The family’s story corresponds to law enforcement’s version. The Granite Falls police chief said an officer met with Lindberg in person and fielded numerous phone calls from him, but hung up because Lindberg used profanity.
“This is the only time that we’ve received a complaint (about the festival) and it was just one guy,” Taylor said.
The two off-duty deputies working there relayed a similar story through a sheriff’s office spokeswoman.
The law officers all said Lindberg was intoxicated. Lindberg said he wasn’t drunk.
“The (Granite Falls) officer is trying to make me the bad guy and the bottom line is that he didn’t do his job,” Lindberg said.
He admits to becoming angry and using some choice words, but said that shouldn’t make the substance of his complaint invalid.

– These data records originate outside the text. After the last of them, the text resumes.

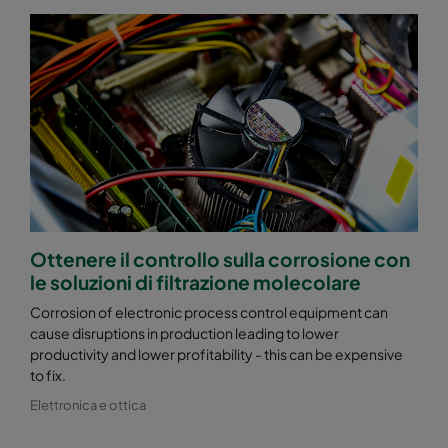
Ottenere il controllo sulla corrosione con
le soluzioni di filtrazione molecolare
Corrosion of electronic process control equipment can
cause disruptions in production leading to lower
productivity and lower profitability - this can be expensive
to fix.
Elettronica e ottica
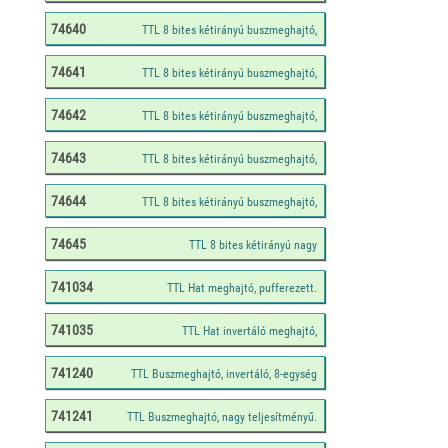
74640
74641
74642
74643
74644
74645
741034
741035
741240
741241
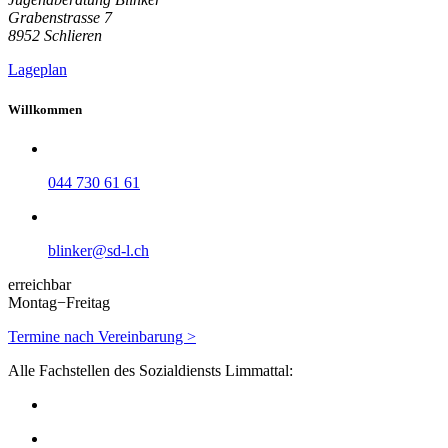
Grabenstrasse 7
8952 Schlieren
Lageplan
Willkommen
044 730 61 61
blinker@sd-l.ch
erreichbar
Montag−Freitag
Termine nach Vereinbarung >
Alle Fachstellen des Sozialdiensts Limmattal:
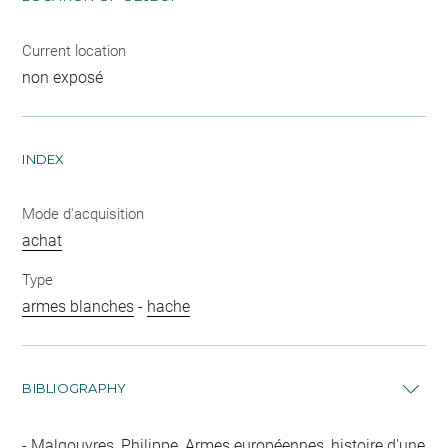
Current location
non exposé
INDEX
Mode d'acquisition
achat
Type
armes blanches
-
hache
BIBLIOGRAPHY
Malgouyres, Philippe, Armes européennes, histoire d'une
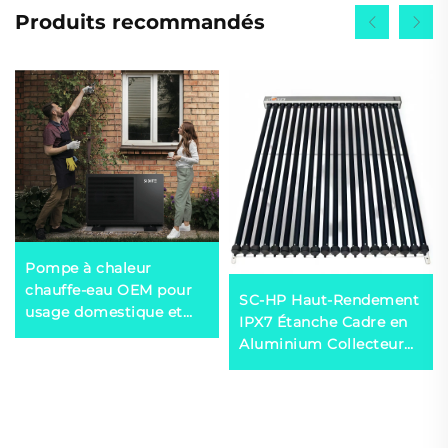
Produits recommandés
Pompe à chaleur
chauffe-eau OEM pour
SC-HP Haut-Rendement
usage domestique et
IPX7 Étanche Cadre en
commercial Logo
Aluminium Collecteur
personnalisé Structure
Solaire à Tubes Vides
pour système de
Chauffe-Eau Solaire
chauffage de piscine -
Laine de Roche Hôtel
R290 R410a R32
Extérieur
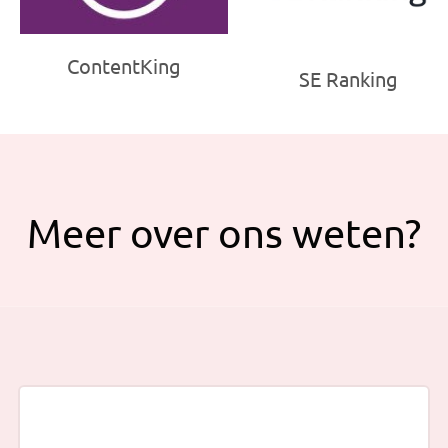
ContentKing
SE Ranking
Meer over ons weten?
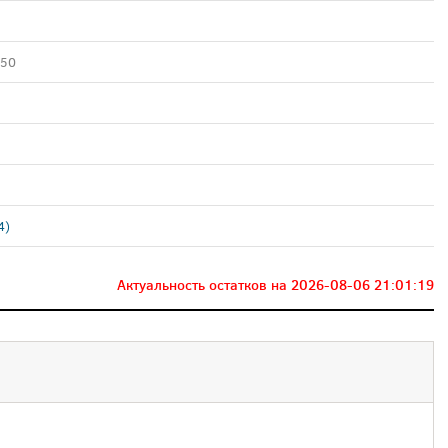
050
4)
Актуальность остатков на
2026-08-06 21:01:19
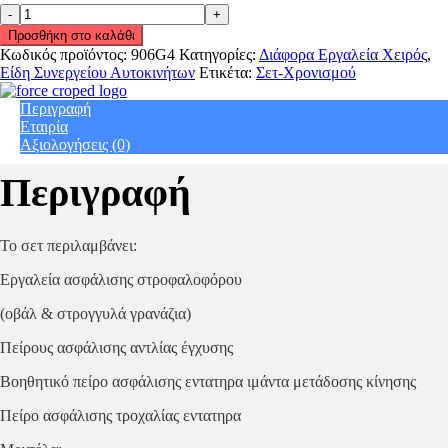
Σετ
χρονισμού
Προσθήκη στο καλάθι
για
Κωδικός προϊόντος:
906G4
Κατηγορίες:
Διάφορα Εργαλεία Χειρός
,
VAG
Είδη Συνεργείου Αυτοκινήτων
Ετικέτα:
Σετ-Χρονισμού
1.4/1.9/2.0
tdi
Περιγραφή
PD
Εταιρία
&
Αξιολογήσεις (0)
1.2/1.6/2.0
tdi
Περιγραφή
CR
Force
906G4
quantity
Το σετ περιλαμβάνει:
Εργαλεία ασφάλισης στροφαλοφόρου
(οβάλ & στρογγυλά γρανάζια)
Πείρους ασφάλισης αντλίας έγχυσης
Βοηθητικό πείρο ασφάλισης εντατηρα ιμάντα μετάδοσης κίνησης
Πείρο ασφάλισης τροχαλίας εντατηρα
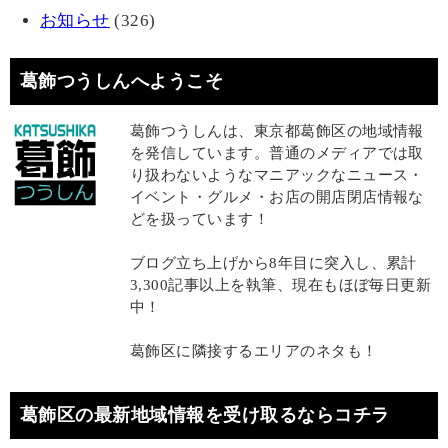
お知らせ
(326)
葛飾つうしんへようこそ
葛飾つうしんは、東京都葛飾区の地域情報
を発信しています。普通のメディアでは取
り扱わないようなマニアックなニュース・
イベント・グルメ・お店の開店閉店情報な
どを扱っています！
ブログ立ち上げから8年目に突入し、累計
3,300記事以上を執筆、現在もほぼ毎日更新
中！
葛飾区に隣接するエリアのネタも！
葛飾区の最新地域情報を受け取るならコチラ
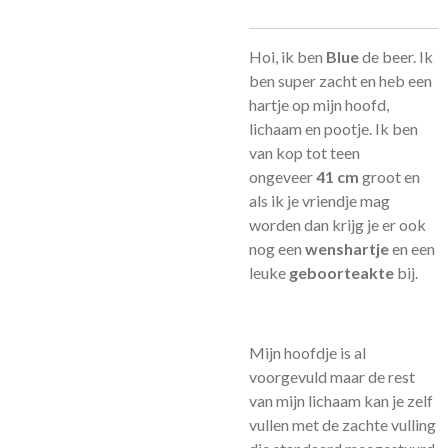
Hoi, ik ben
Blue
de beer. Ik
ben super zacht en heb een
hartje op mijn hoofd,
lichaam en pootje. Ik ben
van kop tot teen
ongeveer
41 cm
groot en
als ik je vriendje mag
worden dan krijg je er ook
nog een
wenshartje
en een
leuke
geboorteakte
bij.
Mijn hoofdje is al
voorgevuld maar de rest
van mijn lichaam kan je zelf
vullen met de zachte vulling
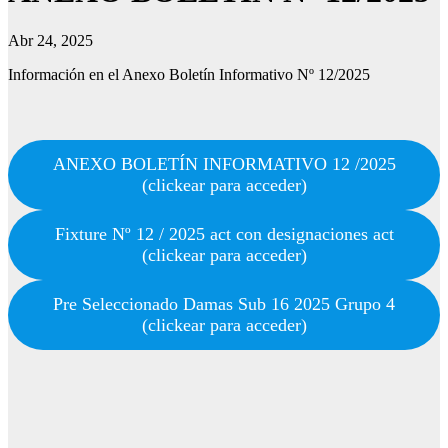
Abr 24, 2025
Información en el Anexo Boletín Informativo Nº 12/2025
ANEXO BOLETÍN INFORMATIVO 12 /2025
(clickear para acceder)
Fixture Nº 12 / 2025 act con designaciones act
(clickear para acceder)
Pre Seleccionado Damas Sub 16 2025 Grupo 4
(clickear para acceder)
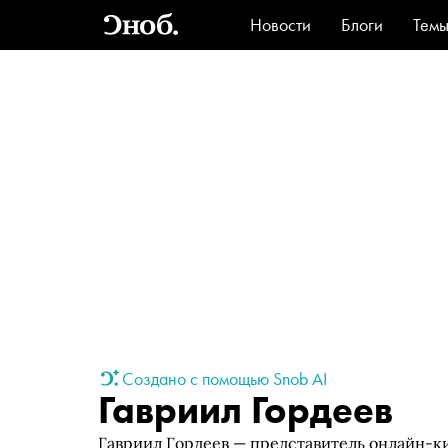
Новости
Блоги
Тем
Стиль
Ви
Создано с помощью Snob AI
Гавриил Гордеев
Гавриил Гордеев — представитель онлайн-ки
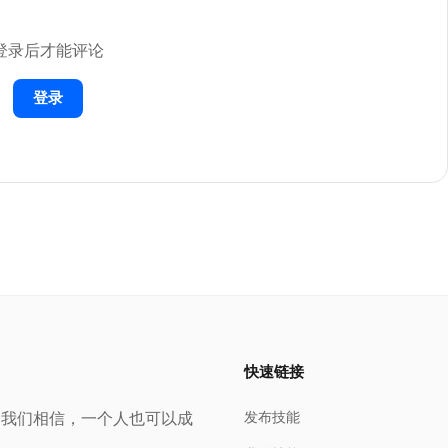


登录后才能评论
登录
快速链接
。我们相信，一个人也可以成
发布技能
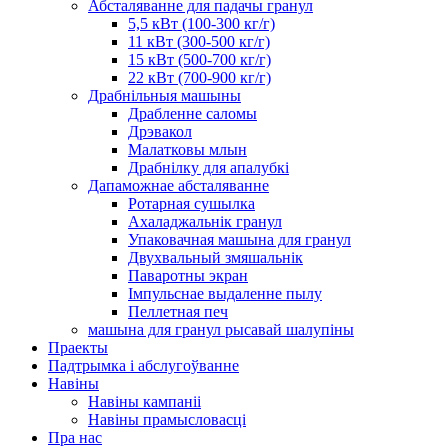
Абсталяванне для падачы гранул
5,5 кВт (100-300 кг/г)
11 кВт (300-500 кг/г)
15 кВт (500-700 кг/г)
22 кВт (700-900 кг/г)
Драбнільныя машыны
Драбленне саломы
Дрэвакол
Малатковы млын
Драбнілку для апалубкі
Дапаможнае абсталяванне
Ротарная сушылка
Ахаладжальнік гранул
Упаковачная машына для гранул
Двухвальный змяшальнік
Паваротны экран
Імпульснае выдаленне пылу
Пеллетная печ
машына для гранул рысавай шалупіны
Праекты
Падтрымка і абслугоўванне
Навіны
Навіны кампаніі
Навіны прамысловасці
Пра нас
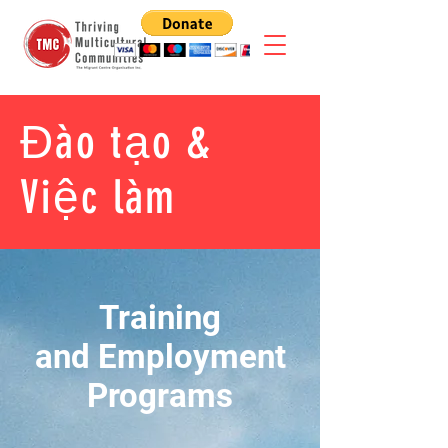
Đào tạo &
Việc làm
Training
and Employment
Programs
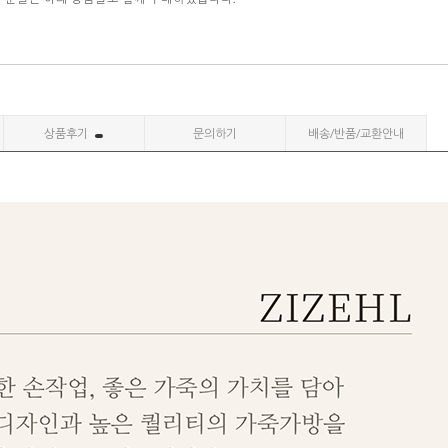
상품후기
문의하기
배송/반품/교환안내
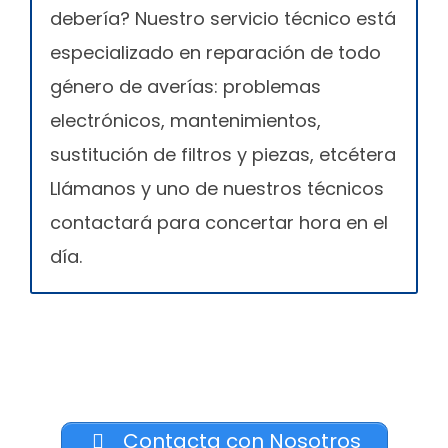
debería? Nuestro servicio técnico está
especializado en reparación de todo
género de averías: problemas
electrónicos, mantenimientos,
sustitución de filtros y piezas, etcétera
Llámanos y uno de nuestros técnicos
contactará para concertar hora en el
día.
Contacta con Nosotros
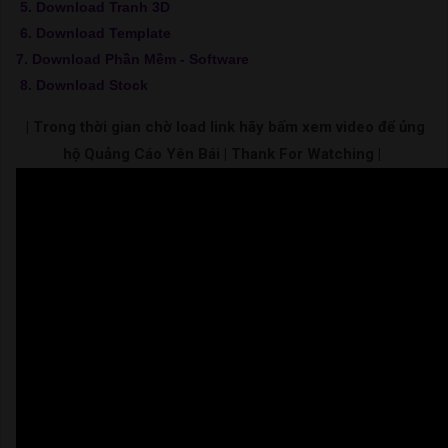
5. Download Tranh 3D
6. Download Template
7. Download Phần Mềm - Software
8. Download Stock
| Trong thời gian chờ load link hãy bấm xem video để ủng
hộ Quảng Cáo Yên Bái | Thank For Watching |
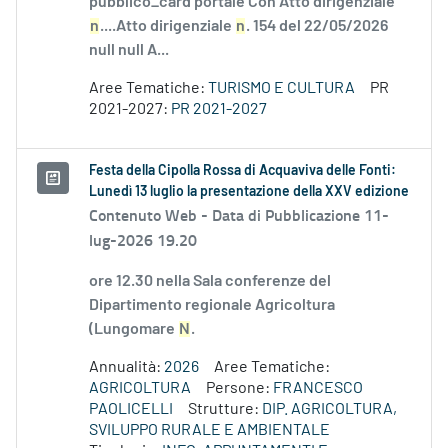
pubblico_card portale Con Atto dirigenziale
n
....Atto dirigenziale
n
. 154 del 22/05/2026
null null A...
Aree Tematiche:
TURISMO E CULTURA
PR
2021-2027:
PR 2021-2027
Festa della Cipolla Rossa di Acquaviva delle Fonti:
Lunedì 13 luglio la presentazione della XXV edizione
Contenuto Web -
Data di Pubblicazione 11-
lug-2026 19.20
ore 12.30 nella Sala conferenze del
Dipartimento regionale Agricoltura
(Lungomare
N
.
Annualità:
2026
Aree Tematiche:
AGRICOLTURA
Persone:
FRANCESCO
PAOLICELLI
Strutture:
DIP. AGRICOLTURA,
SVILUPPO RURALE E AMBIENTALE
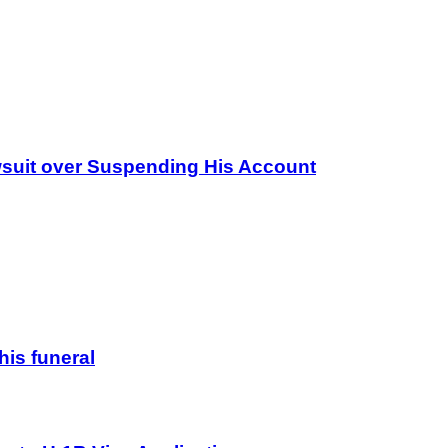
wsuit over Suspending His Account
his funeral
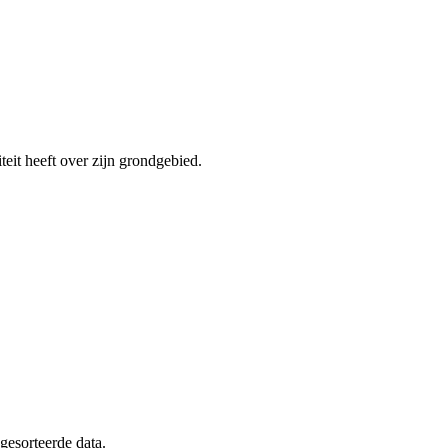
teit heeft over zijn grondgebied.
 gesorteerde data.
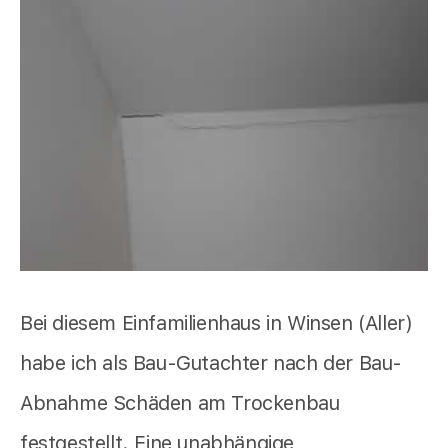
Bei diesem Einfamilienhaus in Winsen (Aller)
habe ich als Bau-Gutachter nach der Bau-
Abnahme Schäden am Trockenbau
festgestellt. Eine unabhängige,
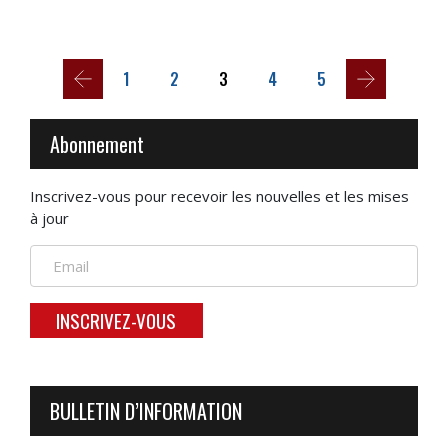
1
2
3
4
5
Abonnement
Inscrivez-vous pour recevoir les nouvelles et les mises
à jour
INSCRIVEZ-VOUS
BULLETIN D’INFORMATION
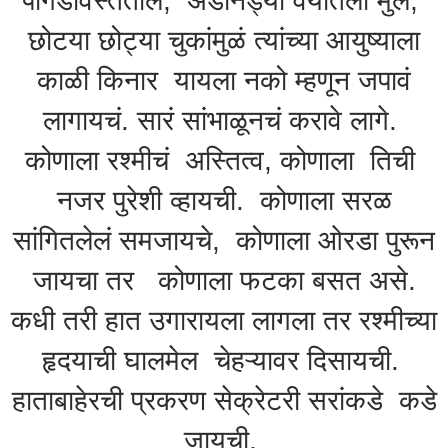
पौगंडावस्तेतील, अडनिड्या वयातली मुलं,
छोटया छोट्या चुकांमुळं त्यांच्या आयुष्याला
काळी किनार यायला नको म्हणून जपावं
लागायचं. सारं सांभाळूनचं करावे लागे.
कोणाला रश्मीचं अस्तित्व, कोणाला तिची
नजर पुरेशी व्हायची. कोणाला सरळ
सांगितलेलं समजायचे, कोणाला ओरडा पुरून
जायचा तर कोणाला फटका बसत असे.
कधी तरी हात उगारायला लागला तर रश्मीच्या
हृदयाची घालमेल चेहऱ्यावर दिसायची.
हाताबाहेरची प्रकरण सेक्रेटरी सरांकडे कडे
जायची.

While he may have been the only person calling, he said that’s because he’s the one willing to step forward.
His girlfriend, Tina Dupler, gave a similar account.
“If I wanted to watch TV, I had to turn it up all the way,” said Dupler, who wakes up before 4 a.m. for her job. “I had to leave Saturday because I had to get to sleep.”
Another neighbor, who didn’t want his name used, said he had problems during the festival with party patrons speeding up and down the street, where the posted speed limit is 15 mph.
For now, Lindberg said, he’s not backing down.
“Next year, if this doesn’t get dealt with, I’d like to have a four-day air-horn festival,” he said. “That’s why I bought the property, for the peace and quiet, not just some romper room for people to come up from Seattle once a year.”